***** AVAILABLE DATA
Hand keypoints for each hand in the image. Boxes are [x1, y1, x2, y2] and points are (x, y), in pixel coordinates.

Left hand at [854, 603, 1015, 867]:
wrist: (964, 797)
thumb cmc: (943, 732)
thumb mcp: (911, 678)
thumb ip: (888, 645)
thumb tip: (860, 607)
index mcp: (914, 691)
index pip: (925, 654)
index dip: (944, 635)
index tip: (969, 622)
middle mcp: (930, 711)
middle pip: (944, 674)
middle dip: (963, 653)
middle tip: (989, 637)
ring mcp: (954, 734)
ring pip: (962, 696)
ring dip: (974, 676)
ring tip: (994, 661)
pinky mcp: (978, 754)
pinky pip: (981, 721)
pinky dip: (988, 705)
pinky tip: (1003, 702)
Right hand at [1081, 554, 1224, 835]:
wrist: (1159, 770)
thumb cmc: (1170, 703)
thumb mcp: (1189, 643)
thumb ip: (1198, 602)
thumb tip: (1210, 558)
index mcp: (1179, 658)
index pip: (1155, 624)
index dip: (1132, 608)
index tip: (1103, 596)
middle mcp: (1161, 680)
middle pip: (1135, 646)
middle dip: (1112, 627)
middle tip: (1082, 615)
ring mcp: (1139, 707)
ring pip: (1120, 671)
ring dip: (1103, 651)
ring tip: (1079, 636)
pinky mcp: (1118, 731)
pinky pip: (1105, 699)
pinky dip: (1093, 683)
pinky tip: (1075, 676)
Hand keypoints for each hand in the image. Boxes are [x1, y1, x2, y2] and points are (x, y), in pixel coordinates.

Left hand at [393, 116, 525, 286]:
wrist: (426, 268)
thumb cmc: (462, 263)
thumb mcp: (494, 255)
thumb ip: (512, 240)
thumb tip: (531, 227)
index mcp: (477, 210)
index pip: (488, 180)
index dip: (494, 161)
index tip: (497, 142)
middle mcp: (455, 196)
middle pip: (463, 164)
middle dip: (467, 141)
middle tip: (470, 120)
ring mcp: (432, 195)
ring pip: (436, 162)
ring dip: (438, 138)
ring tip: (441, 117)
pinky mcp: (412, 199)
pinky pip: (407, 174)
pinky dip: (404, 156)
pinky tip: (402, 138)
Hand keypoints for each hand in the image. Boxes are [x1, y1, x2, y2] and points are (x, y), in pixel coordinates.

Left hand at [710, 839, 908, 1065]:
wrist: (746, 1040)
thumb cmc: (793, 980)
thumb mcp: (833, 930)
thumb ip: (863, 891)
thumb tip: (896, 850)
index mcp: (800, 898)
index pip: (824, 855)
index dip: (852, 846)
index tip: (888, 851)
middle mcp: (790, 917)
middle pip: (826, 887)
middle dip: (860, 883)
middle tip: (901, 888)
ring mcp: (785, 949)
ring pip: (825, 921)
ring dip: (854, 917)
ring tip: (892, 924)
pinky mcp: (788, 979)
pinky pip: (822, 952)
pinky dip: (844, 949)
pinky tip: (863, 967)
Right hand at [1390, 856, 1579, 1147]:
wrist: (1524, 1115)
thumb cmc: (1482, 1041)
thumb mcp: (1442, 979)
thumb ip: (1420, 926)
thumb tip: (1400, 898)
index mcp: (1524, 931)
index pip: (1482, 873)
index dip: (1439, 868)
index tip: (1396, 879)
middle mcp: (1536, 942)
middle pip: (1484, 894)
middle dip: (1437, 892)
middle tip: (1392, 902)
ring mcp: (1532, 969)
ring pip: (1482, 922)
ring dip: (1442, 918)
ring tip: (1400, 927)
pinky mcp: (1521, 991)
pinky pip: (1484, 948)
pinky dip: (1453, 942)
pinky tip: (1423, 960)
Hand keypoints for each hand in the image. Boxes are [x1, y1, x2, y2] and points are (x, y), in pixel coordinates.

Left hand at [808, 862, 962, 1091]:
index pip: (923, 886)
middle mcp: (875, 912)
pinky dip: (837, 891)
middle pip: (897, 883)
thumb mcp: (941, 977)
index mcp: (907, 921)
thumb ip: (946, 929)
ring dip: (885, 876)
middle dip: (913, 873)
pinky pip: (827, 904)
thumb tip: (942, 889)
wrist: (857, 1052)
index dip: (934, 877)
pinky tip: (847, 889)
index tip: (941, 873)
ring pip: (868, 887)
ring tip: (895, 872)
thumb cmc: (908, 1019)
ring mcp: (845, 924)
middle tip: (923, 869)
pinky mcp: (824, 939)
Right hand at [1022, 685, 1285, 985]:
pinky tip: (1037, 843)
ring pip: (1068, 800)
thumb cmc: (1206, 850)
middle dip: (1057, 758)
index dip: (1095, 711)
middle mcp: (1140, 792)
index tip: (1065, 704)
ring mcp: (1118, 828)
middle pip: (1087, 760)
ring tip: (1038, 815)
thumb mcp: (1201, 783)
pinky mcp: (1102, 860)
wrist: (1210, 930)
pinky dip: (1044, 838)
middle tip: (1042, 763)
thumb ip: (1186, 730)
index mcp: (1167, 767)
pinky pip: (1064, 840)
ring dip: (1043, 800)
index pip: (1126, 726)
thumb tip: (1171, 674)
**********
◆ **TO DO**: The answer should consist of every record above, copied exactly.

◆ **SOLUTION FOR THIS EXERCISE**:
Hand keypoints for each hand in the image. Boxes are [x1, y1, x2, y2] and points are (x, y), in pixel coordinates.

Left hand at [854, 603, 1015, 867]:
wrist: (964, 797)
thumb cmc: (943, 732)
thumb mcp: (911, 678)
thumb ip: (888, 645)
thumb tip: (860, 607)
index mcp: (914, 691)
index pip: (925, 654)
index dip: (944, 635)
index tip: (969, 622)
middle mcp: (930, 711)
middle pip: (944, 674)
middle dip: (963, 653)
middle tip: (989, 637)
ring mcp: (954, 734)
ring pip: (962, 696)
ring dip: (974, 676)
ring tip: (994, 661)
pinky mcp: (978, 754)
pinky pip: (981, 721)
pinky dip: (988, 705)
pinky tip: (1003, 702)
Right hand at [1081, 554, 1224, 835]:
wrist: (1159, 770)
thumb cmc: (1170, 703)
thumb mcp: (1189, 643)
thumb ip: (1198, 602)
thumb tip: (1210, 558)
index mcp: (1179, 658)
index pip: (1155, 624)
index dip: (1132, 608)
index tip: (1103, 596)
middle mcp: (1161, 680)
middle pip: (1135, 646)
middle dip: (1112, 627)
middle tip: (1082, 615)
ring mcp: (1139, 707)
ring pip: (1120, 671)
ring dip: (1103, 651)
ring tip: (1079, 636)
pinky mcp: (1118, 731)
pinky pip: (1105, 699)
pinky dip: (1093, 683)
pinky tip: (1075, 676)
Hand keypoints for each hand in the image. Boxes are [x1, y1, x2, y2] and points are (x, y), in pixel coordinates.

Left hand at [393, 116, 525, 286]:
wrist: (426, 268)
thumb cmc: (462, 263)
thumb mcp: (494, 255)
thumb ip: (512, 240)
thumb tip: (531, 227)
index mcp: (477, 210)
index pip: (488, 180)
index dip: (494, 161)
index tip: (497, 142)
middle mcp: (455, 196)
middle pip: (463, 164)
middle dip: (467, 141)
middle tip: (470, 120)
ring mcp: (432, 195)
ring pip: (436, 162)
ring dip: (438, 138)
ring tip: (441, 117)
pinky mcp: (412, 199)
pinky pip: (407, 174)
pinky dip: (404, 156)
pinky tip: (402, 138)
Hand keypoints for each hand in the image. Boxes are [x1, y1, x2, y2] and points are (x, y), in pixel coordinates.

Left hand at [710, 839, 908, 1065]:
wrist: (746, 1040)
thumb cmc: (793, 980)
thumb mcp: (833, 930)
thumb ip: (863, 891)
thumb tip: (896, 850)
index mcp: (800, 898)
index pip: (824, 855)
index dip: (852, 846)
index tip: (888, 851)
middle mcp: (790, 917)
middle pip: (826, 887)
middle dip: (860, 883)
middle tip: (901, 888)
ring mcp: (785, 949)
ring pip: (825, 921)
ring dip: (854, 917)
ring tip: (892, 924)
pinky mcp: (788, 979)
pinky pip: (822, 952)
pinky dip: (844, 949)
pinky tip: (863, 967)
Right hand at [1390, 856, 1579, 1147]:
wrist: (1524, 1115)
thumb cmc: (1482, 1041)
thumb mcp: (1442, 979)
thumb ip: (1420, 926)
thumb tip: (1400, 898)
index mcp: (1524, 931)
index pip: (1482, 873)
index dip: (1439, 868)
index tip: (1396, 879)
middle mcp: (1536, 942)
middle pip: (1484, 894)
middle dip: (1437, 892)
middle tip: (1392, 902)
ring mcp: (1532, 969)
ring pip: (1482, 922)
ring dip: (1442, 918)
ring tip: (1400, 927)
pinky mcp: (1521, 991)
pinky pip: (1484, 948)
pinky dip: (1453, 942)
pinky tip: (1423, 960)
Hand keypoints for each hand in the image. Boxes are [x1, y1, x2, y2] and points are (x, y), in pixel coordinates.

Left hand at [808, 862, 962, 1091]:
index pip: (923, 886)
middle mcp: (875, 912)
pinky dip: (837, 891)
middle pip: (897, 883)
thumb mcp: (941, 977)
index mcp: (907, 921)
thumb ip: (946, 929)
ring dip: (885, 876)
middle dip: (913, 873)
pinky pip: (827, 904)
thumb tip: (942, 889)
wrist: (857, 1052)
index dip: (934, 877)
pinky tip: (847, 889)
index tip: (941, 873)
ring pip: (868, 887)
ring tip: (895, 872)
thumb cmc: (908, 1019)
ring mcp: (845, 924)
middle tip: (923, 869)
pinky mcp: (824, 939)
Right hand at [1022, 685, 1285, 985]:
pinky tip: (1037, 843)
ring pip: (1068, 800)
thumb cmc: (1206, 850)
middle dip: (1057, 758)
index dip: (1095, 711)
middle mcp: (1140, 792)
index tip: (1065, 704)
ring mcp: (1118, 828)
middle pip: (1087, 760)
ring tip: (1038, 815)
thumb mcp: (1201, 783)
pinky mcp: (1102, 860)
wrist: (1210, 930)
pinky dip: (1044, 838)
middle tip: (1042, 763)
thumb ip: (1186, 730)
index mcp: (1167, 767)
pinky pip: (1064, 840)
ring dip: (1043, 800)
index pip: (1126, 726)
thumb tip: (1171, 674)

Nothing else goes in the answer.